Phase-multiplexed optical computing: Reconfiguring a multi-task diffractive optical processor using illumination phase diversity

We report a monochrome multi-task diffractive network architecture that leverages illumination phase multiplexing to dynamically reconfigure its output function and accurately implement a large group of complex-valued linear transformations between an input and output aperture. Each member of the desired group of T unique transformations is encoded and addressed with a distinct 2D illumination phase profile, termed "phase key", which illuminates the input aperture, activating the corresponding transformation at the output field-of-view.
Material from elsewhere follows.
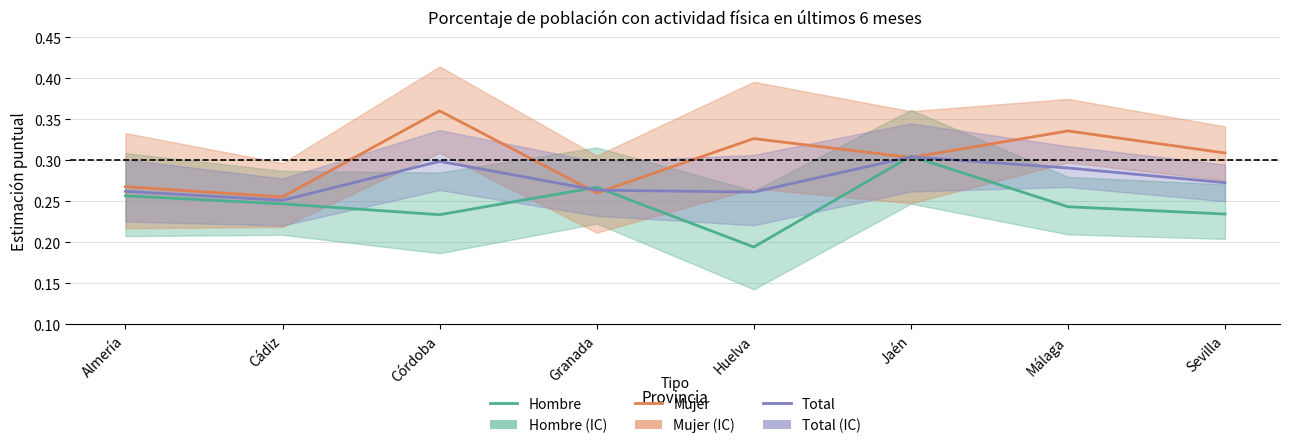

Which series has the largest total across all categories?

Mujer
A common diffractive optical network, optimized with T phase keys, demultiplexes these encoded inputs and accurately executes any of the T distinct linear transformations at its output. We demonstrate that a diffractive network composed of N = 2 x T x Ni x No optimized diffractive features can realize T distinct complex-valued linear transformations, accurately executed for any complex field at the input aperture, where Ni and No refer to the input/output pixels, respectively. In our proof-of-concept numerical analysis, T = 512 complex-valued transformations are implemented by the same monochrome diffractive network with negligible error using illumination phase diversity. Compared with wavelength-multiplexed diffractive systems, phase-multiplexing architecture significantly lowers the transformation errors, potentially enabling larger-scale optical transformations to be implemented through a monochrome processor. Phase-multiplexed multi-task diffractive networks would enhance the capabilities of optical computing and machine-vision systems.